As the Louis Armstrong song lyric has it, “Birds do it, bees do it; even educated fleas do it.” Though the song is about falling in love, the lyric could also apply to leadership behavior. People are, of course, animals, so it stands to reason that some aspects of leadership among the humans would reflect some aspects of behavior among other critters. Before various species of hominids walked upright in the world, other species had been practicing varieties of behavior that look a lot like leadership. Many of these behaviors are well know to all of us, even those of us who have no special knowledge of animal behavior. It’s fairly easy to identify patterns of behavior that look like critters working together to adapt to challenging problems in their environments, especially in the assumption of different roles by different members of the hive, flock, herd, pride, or clan. Such roles are often distinguished by age, gender, strength, and skill. Ultimately, it’s not too difficult to recognize that the driving purpose of all the patterns of leadership behavior is the whole group’s survival and adaptation to a challenging environment.

Some of the behaviors summarized below are obvious to even the most casual observers; others have been described by expert animal behaviorists.

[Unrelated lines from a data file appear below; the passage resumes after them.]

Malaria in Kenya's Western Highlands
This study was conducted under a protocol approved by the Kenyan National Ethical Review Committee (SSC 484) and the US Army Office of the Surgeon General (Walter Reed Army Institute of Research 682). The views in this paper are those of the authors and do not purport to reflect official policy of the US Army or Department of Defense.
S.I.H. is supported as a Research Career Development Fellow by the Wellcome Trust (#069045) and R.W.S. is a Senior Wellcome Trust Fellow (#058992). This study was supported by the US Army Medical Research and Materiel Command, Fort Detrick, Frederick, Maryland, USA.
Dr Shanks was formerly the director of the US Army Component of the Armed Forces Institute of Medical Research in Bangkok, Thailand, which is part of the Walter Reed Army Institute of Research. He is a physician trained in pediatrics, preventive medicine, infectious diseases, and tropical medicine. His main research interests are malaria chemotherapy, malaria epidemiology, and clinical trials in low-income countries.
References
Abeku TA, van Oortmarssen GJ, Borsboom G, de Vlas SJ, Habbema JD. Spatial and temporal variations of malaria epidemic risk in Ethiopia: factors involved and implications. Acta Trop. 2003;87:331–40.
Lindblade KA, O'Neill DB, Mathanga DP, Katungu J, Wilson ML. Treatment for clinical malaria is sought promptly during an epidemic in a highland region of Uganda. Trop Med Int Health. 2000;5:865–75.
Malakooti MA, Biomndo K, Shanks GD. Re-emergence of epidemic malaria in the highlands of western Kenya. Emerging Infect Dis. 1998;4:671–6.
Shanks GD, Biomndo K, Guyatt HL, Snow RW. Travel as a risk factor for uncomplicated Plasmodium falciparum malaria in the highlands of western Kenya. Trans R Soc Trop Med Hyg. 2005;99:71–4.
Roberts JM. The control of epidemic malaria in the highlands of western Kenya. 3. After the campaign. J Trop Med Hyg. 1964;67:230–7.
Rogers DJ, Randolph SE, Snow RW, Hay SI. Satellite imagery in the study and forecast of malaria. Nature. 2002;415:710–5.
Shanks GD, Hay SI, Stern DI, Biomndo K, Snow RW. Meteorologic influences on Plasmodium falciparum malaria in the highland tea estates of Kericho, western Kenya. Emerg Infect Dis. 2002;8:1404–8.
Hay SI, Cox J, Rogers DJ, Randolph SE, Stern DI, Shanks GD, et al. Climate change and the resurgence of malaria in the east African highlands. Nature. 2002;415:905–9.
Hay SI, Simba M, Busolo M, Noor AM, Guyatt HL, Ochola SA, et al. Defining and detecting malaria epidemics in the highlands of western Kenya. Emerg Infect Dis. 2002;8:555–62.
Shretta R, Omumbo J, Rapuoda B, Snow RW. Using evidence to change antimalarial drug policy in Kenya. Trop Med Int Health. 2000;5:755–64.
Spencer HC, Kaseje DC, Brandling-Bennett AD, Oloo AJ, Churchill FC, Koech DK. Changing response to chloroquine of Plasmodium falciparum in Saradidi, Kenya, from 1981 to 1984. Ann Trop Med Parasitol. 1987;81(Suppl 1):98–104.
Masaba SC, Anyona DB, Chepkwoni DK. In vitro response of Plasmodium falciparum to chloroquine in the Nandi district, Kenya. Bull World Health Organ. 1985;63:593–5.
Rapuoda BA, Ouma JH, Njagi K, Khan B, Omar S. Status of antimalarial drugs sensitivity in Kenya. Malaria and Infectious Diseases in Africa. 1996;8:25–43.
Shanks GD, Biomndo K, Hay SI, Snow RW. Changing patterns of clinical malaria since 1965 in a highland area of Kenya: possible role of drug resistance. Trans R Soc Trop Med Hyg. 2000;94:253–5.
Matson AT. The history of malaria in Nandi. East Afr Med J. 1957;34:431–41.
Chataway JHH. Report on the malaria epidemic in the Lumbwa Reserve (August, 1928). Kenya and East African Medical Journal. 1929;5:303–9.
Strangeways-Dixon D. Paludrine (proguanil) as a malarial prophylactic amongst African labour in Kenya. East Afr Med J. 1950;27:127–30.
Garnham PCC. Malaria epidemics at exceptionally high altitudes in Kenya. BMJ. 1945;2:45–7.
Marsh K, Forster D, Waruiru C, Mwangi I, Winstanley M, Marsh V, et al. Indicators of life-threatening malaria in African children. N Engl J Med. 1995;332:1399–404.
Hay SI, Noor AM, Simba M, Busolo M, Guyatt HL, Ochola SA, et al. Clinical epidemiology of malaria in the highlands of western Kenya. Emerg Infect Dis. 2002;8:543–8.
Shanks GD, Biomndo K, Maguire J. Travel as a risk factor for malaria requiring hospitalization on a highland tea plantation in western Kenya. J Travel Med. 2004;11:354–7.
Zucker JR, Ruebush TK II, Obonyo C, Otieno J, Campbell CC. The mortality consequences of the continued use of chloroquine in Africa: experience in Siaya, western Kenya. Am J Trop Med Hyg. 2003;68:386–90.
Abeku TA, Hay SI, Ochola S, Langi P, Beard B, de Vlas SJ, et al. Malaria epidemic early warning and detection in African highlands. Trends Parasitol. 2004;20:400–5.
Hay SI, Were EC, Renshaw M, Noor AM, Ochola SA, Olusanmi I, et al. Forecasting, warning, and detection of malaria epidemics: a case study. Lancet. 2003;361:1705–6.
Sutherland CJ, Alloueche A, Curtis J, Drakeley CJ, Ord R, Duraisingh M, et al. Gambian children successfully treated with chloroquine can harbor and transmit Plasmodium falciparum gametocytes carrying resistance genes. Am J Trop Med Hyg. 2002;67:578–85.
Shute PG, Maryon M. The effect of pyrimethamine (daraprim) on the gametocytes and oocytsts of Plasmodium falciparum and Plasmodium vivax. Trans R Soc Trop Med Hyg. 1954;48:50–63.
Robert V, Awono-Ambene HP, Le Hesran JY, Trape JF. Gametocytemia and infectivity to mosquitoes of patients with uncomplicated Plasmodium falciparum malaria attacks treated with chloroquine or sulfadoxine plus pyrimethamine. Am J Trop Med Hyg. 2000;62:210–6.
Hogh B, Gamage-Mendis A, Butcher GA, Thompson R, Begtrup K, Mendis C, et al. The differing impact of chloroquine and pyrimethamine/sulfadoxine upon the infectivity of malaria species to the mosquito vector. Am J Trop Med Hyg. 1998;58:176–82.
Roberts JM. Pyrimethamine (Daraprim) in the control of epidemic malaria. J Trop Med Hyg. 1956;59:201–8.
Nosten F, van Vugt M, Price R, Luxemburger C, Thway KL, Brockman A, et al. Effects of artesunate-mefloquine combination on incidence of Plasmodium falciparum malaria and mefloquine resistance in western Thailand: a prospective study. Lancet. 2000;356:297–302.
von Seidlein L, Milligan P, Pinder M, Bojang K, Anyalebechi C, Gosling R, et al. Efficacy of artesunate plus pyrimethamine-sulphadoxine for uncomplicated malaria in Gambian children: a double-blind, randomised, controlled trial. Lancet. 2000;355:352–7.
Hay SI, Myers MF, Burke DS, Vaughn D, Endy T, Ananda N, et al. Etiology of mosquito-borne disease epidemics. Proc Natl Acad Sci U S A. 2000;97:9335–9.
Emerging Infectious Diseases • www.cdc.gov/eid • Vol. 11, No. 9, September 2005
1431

Like ants, wasps, and a few other complex species, bees are considered “eusocial” by scientists who study them. This means that bees, ants, wasps, and a few other species depend on social behavior that ultimately subordinates the individual critter to the welfare of the whole community. Considering the bees, life in every hive is organized around a female queen who is way bigger than any other member of the hive and whose primary function is to give birth to many little baby bees. In other words, the future of the whole bee community depends on the queen and on those who take care of the queen. Thus the queen is pampered, supported, and catered to constantly. The downside of the queen bee’s life, however, is that she never gets to do anything other than lie around and give birth to little baby bees over and over and over again. That may be necessary, but it seems depressingly boring to me.

                       

Male bees are called “drones,” which implies that they don’t do much, but of course they do contribute their genetic material to the queen for the sake of reproduction. Other female bees are generally “worker bees” who spend much of their time out of the hive looking for and gathering nectar from flowers, the main ingredient in the honey that forms the bee diet. (And which is also coveted by human beings, some of whom make a living as beekeepers.) Worker bees communicate with each other in order to find significant sources of nectar. They do a little waggle dance and point their hind ends toward the nectar-laden flowers they have discovered so other worker bees can help deliver the goods back to the hive. Interestingly, the process of gathering nectar to make honey also benefits the flowers, whose reproduction depends on the process of fertilization by distributing pollen from plant to plant. Though worker bees are individually not as critical to the life of the hive as the queen, it seems to me that the life of a worker bee is a lot more interesting than the life of the queen.